Одним словом, рабочее настроение решительным образом было погублено, и великий гнев разбирал всё нутро губпрокурора.
- Варвара! - отбросив лист, забыв про недавно принятую секретарь-машинистку, позвал по старой привычке курьер-уборщицу Арёл. - Петровна! Куда опять подевалась?
Та, как была с тряпкой, так и втиснулась крутыми бёдрами в дверь.
- У нас что ж?.. - губпрокурор бросил грозный взор за окошко. - Со второго этажа того?.. Съехали наконец профсоюзы грузчиков?
- Убрались оглоеды! - довольно ухмыльнувшись, поджала та губы. - Добили городскую управу ваши письма, устали мои рученьки их носить, - и, одёрнув короткий передник, сложила могучие кулачища на таких же могучих грудях. - Перевели охальников куда-то к берегу, ближе к порту. Нашли там контору, теперь хоть от дыма можно продохнуть да мата не слыхать. А то уши затыкай…
- А эти?.. - перебил её Арёл, тыча в окно. - Эти откуда?
- Мадам Хапсирокова, московская особа, - пробасила уборщица. - Собственной персоной пожаловала к нам в соседи. Из самой столицы! - широко улыбаясь, она перегнулась через губпрокурора, прижав ему голову грудью, и тоже залюбовалась в окошко. - Недели две только оборудование затаскивали, она ж оттуда с собой и машины швейные приволокла, и даже некоторых мастеров переманила…
- Рыбопромышленника Хапсирокова жена? - всё-таки вытащил голову из-под необъятной груди уборщицы Арёл.
- Ну, жинка не жинка, - закатила та блудливые глаза. - Кто их разберёт сейчас? Смазливая ухажёрка. И хваткая. А теперь это главное. Такие наряды у неё шьют!.. Отбою нет от заказчиц.
- Ну а эта?.. Сисилия наша? - Арёл никак не мог запомнить фамилию секретарь-машинистки, навязанной ему заместителем председателя губисполкома Сергиенко после того скандала с дамочкой, чтобы замирить их с Арестовым.
- Сисилия Карловна отлучилась на секундочку. Меня попросила…
- Туда же?
- Материю новую опять завезли. Вот народ и валит. - Варвара принялась усердно протирать тряпкой подоконник. - Предупредила она меня…

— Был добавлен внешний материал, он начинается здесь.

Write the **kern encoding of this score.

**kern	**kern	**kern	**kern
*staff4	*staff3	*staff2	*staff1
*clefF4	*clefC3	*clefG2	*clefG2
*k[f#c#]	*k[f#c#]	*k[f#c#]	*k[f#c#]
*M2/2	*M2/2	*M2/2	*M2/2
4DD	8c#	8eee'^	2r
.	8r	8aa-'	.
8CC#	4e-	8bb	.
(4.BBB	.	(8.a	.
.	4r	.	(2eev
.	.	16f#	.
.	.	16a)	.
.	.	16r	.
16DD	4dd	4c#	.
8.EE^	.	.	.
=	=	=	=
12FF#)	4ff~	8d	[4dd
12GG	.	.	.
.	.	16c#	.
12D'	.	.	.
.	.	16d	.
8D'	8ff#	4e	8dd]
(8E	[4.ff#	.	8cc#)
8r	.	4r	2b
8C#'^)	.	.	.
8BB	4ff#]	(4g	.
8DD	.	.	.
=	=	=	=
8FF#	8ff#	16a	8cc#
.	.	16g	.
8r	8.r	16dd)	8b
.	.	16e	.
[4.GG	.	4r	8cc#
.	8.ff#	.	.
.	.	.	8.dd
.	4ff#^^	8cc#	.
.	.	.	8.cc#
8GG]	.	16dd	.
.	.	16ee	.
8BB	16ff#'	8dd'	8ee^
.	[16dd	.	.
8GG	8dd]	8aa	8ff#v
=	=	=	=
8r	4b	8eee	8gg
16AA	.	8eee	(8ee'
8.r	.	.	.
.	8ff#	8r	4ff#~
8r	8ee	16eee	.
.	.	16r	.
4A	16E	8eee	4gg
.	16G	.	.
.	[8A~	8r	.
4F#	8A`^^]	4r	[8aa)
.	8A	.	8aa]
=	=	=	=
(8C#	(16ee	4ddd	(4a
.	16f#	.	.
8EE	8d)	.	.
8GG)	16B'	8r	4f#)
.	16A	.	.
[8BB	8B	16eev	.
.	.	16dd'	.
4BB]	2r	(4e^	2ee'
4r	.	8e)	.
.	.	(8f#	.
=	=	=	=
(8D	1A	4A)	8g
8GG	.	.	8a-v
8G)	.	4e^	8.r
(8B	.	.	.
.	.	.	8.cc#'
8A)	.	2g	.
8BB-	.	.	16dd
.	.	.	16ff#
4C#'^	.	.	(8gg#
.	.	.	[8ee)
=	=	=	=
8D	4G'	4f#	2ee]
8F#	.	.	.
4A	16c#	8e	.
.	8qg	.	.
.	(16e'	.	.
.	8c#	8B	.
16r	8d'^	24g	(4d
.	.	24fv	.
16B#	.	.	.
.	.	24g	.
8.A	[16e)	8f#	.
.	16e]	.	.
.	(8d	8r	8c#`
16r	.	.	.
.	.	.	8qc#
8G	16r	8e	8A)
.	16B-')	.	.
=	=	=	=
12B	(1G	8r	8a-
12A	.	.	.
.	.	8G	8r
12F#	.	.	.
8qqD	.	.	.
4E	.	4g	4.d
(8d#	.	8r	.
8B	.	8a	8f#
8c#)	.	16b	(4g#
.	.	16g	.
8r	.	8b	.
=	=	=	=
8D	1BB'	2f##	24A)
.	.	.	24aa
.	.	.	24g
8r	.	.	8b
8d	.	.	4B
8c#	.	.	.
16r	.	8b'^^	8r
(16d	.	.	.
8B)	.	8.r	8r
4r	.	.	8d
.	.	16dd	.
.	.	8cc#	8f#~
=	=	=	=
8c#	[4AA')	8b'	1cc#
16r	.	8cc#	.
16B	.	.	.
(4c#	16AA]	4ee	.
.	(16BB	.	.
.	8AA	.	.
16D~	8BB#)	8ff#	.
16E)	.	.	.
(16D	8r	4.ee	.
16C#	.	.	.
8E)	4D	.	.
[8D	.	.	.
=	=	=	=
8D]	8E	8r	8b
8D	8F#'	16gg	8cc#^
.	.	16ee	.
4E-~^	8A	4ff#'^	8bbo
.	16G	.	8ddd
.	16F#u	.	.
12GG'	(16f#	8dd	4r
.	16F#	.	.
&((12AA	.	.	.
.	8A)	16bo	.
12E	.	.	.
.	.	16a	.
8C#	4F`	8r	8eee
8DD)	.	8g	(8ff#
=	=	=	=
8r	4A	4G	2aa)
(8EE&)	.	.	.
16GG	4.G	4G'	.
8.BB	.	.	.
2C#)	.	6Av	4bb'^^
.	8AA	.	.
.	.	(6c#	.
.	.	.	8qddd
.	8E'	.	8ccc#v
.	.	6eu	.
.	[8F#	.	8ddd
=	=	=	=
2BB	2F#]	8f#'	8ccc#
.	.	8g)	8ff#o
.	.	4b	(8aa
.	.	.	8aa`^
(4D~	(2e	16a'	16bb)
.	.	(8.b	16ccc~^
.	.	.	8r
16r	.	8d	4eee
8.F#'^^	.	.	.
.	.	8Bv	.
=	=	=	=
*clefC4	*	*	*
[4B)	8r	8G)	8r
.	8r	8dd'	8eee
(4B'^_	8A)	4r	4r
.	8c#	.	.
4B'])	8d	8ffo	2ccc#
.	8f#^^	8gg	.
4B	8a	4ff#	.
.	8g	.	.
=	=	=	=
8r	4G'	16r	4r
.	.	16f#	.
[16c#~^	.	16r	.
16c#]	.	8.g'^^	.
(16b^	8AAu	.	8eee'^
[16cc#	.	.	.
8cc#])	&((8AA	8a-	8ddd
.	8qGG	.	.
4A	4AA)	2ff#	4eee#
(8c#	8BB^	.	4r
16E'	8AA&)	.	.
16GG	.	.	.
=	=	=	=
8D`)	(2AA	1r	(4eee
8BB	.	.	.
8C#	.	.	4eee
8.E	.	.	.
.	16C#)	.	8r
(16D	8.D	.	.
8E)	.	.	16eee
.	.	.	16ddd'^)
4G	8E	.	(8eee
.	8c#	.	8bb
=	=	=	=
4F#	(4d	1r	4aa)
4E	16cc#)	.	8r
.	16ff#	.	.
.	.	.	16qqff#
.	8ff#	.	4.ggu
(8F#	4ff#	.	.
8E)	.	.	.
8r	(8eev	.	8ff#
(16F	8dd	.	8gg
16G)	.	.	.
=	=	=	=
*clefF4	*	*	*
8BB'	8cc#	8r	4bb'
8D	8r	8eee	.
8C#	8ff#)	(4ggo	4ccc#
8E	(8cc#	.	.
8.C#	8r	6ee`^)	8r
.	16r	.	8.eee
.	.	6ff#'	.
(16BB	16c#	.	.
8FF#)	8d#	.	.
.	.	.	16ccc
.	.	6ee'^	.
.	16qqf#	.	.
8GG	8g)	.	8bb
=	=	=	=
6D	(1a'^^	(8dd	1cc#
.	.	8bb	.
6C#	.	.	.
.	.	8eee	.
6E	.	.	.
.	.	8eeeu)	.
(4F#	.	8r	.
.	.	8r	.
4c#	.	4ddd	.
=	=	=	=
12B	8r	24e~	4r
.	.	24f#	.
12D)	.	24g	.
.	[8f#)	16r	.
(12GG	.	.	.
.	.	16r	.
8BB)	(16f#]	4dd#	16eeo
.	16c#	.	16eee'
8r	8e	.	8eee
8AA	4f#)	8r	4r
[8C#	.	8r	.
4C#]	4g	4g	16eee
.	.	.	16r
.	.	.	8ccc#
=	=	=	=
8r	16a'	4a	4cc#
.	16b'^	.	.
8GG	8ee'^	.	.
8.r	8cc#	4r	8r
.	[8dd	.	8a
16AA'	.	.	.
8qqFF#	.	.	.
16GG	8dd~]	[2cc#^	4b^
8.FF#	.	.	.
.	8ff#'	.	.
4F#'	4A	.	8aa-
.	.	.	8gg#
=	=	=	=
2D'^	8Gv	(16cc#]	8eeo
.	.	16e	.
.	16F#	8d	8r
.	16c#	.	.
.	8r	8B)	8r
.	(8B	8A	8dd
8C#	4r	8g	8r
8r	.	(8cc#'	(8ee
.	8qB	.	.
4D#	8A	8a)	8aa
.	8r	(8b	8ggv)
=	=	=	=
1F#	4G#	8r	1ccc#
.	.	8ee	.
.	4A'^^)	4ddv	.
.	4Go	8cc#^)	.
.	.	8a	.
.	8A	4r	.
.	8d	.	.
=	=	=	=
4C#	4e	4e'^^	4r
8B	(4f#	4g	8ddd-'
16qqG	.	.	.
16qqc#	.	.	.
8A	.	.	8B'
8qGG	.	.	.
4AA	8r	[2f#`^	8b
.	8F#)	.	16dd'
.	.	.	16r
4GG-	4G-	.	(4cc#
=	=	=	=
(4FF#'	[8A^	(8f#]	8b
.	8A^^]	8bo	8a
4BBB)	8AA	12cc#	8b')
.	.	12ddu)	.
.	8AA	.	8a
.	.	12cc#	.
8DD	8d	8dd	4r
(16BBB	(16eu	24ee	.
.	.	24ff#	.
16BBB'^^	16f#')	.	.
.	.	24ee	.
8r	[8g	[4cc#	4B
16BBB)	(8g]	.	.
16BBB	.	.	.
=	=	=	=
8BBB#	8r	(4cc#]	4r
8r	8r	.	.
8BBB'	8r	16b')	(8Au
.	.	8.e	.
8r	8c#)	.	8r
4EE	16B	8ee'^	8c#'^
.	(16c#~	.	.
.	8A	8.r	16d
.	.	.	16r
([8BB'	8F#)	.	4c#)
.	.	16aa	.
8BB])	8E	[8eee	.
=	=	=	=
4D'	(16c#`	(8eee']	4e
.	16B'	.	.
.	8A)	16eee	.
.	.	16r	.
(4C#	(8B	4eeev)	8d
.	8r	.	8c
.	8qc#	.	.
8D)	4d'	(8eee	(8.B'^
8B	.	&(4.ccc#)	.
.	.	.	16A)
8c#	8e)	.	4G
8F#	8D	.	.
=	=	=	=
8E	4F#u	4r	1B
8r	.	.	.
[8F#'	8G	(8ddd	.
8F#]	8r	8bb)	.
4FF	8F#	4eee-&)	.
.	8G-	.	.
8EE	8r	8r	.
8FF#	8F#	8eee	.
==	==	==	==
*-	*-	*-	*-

- Ну да… - ничего другого не смог сказать Арёл. - Подоконник-то оставь в покое, последнюю краску сдерёшь.
- Вам бы и самим, Макар Захарович, подумать…
- Чего это?
- Больно уж обносились. Гимнастёрку помню с тех пор, когда к нам вас определили. И френчик тот же. Вон, на локтях-то почти до дыр. А на галифе хоть заплатки ставь.
- Не твоё дело! - вспыхнул губпрокурор. - Учить меня будешь! Меньше б в стирку сдавала. Там остолопы, им бы хны! Зараз хорошую материю стреплют. Кожу бычью разъедает их бакалея!
- Да при чём здесь бакалея, Макар Захарович? - прямо-таки взмолилась Варвара, в её бесхитростных глазах грустила искренняя забота и даже иное, более глубокое чувство так и лилось мягким тёплым светом на смутившегося Арла. - Вы на себя-то давно в зеркало заглядывали?
И осеклась, испугавшись невольной дерзости.
- Ты это, Варвара!.. - прикрикнул Арёл, но далее язык не поднялся: насчёт зеркал курьер-уборщица угодила в самую точку, он их в учреждении запретил сразу, а удивившимся сотрудникам буркнул: "Не цирюльня, любоваться на физиономии в других заведениях будут, от нас их под конвоем уводят".